Уже в передней он спросил:
– Когда умерла госпожа?.. – Он назвал ее имя.
– В шесть часов утра.
– Когда она послала за вами?
– В одиннадцать вечера.
– Вы знали, что я ее врач?
– Да, но дело было спешное… и затем… покойная определенно требовала, чтобы пришел я. Она запретила звать другого врача.
Он уставился на меня; румянец появился на его бледном, несколько ожиревшем лице; я чувствовал, что его самолюбие уязвлено. Но это мне только и нужно было: я всеми силами стремился к быстрой развязке, потому что сознавал, что долго мои нервы не выдержат. Он хотел ответить какой-то колкостью, но раздумал и с небрежным видом сказал:
– Ну что же, если вы думали, что можете обойтись без меня, но все-таки мой служебный долг – удостоверить смерть и… отчего она наступила.
Я ничего не ответил и пропустил его вперед. Затем я вернулся к двери, запер ее и положил ключ на стол. Он удивленно поднял брови:
– Что это значит?
Я спокойно встал против него:
– Тут речь идет не о том, чтобы установить причину смерти, а о том, чтобы скрыть ее.
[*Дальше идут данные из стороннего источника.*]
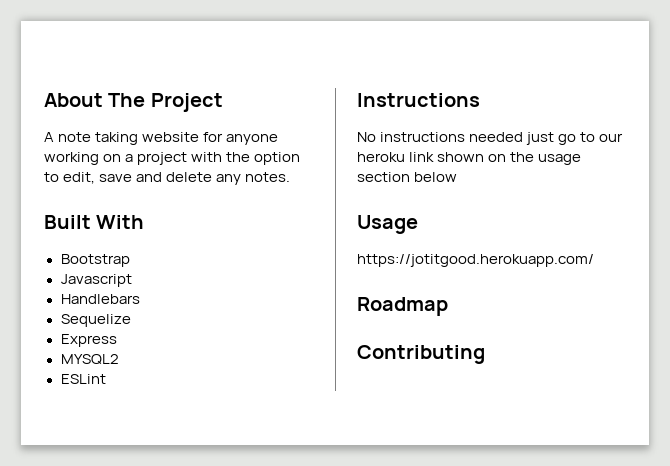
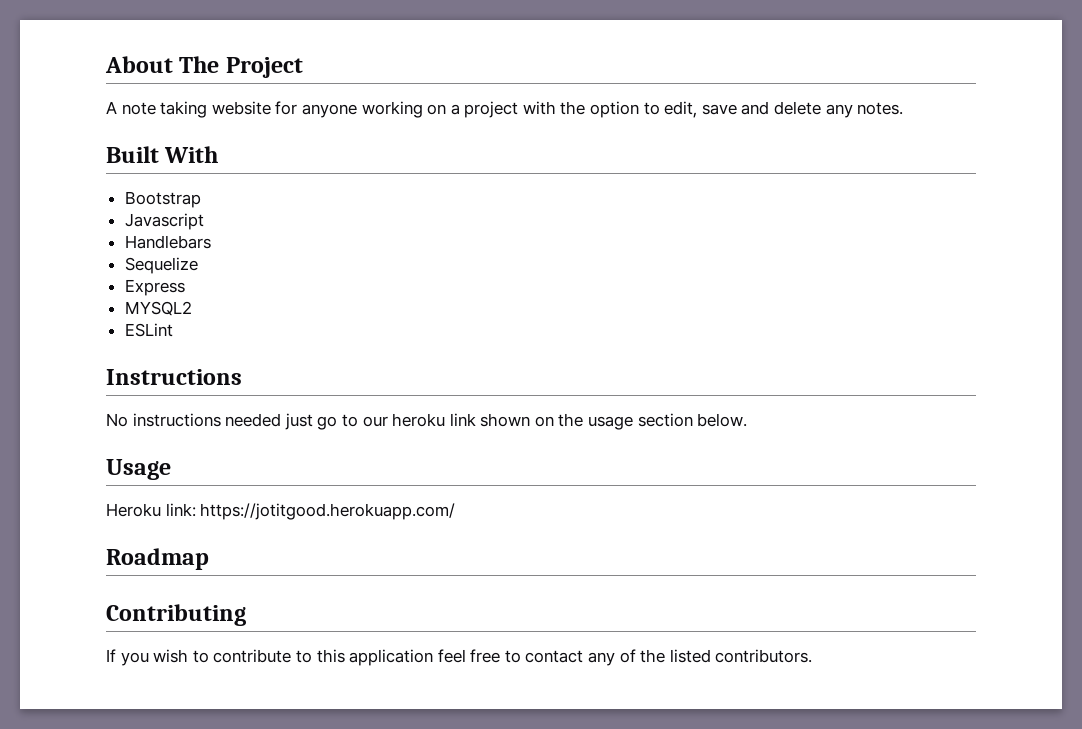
[414,172,458,182] below -> [697,413,748,427] below.
(418, 224) none -> [106,503,196,517] Heroku link:
(485, 354) none -> [106,649,813,666] // If you wish to contribute to this application feel free to contact any of the listed contributors.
Эта женщина позвала меня, чтобы я помог ей после… после неудачного вмешательства… я уже не мог ее спасти, но обещал ей спасти ее честь и исполню это. И я прошу вас помочь мне!
Он широко раскрыл глаза от изумления.
– Неужели вы хотите сказать, – пробормотал он, – что я, официальный врач, должен покрыть здесь преступление?
– Да, я этого хочу, я должен этого хотеть.
– Чтобы я за ваше преступление…
– Я уже сказал вам, что я и не прикасался к этой женщине, иначе… иначе я не стоял бы перед вами и давно бы уже покончил с собой. Она искупила свой проступок, – если вам угодно так это называть, – и свет ничего не должен об этом знать. И я не потерплю, чтобы честь этой женщины была теперь бессмысленно поругана.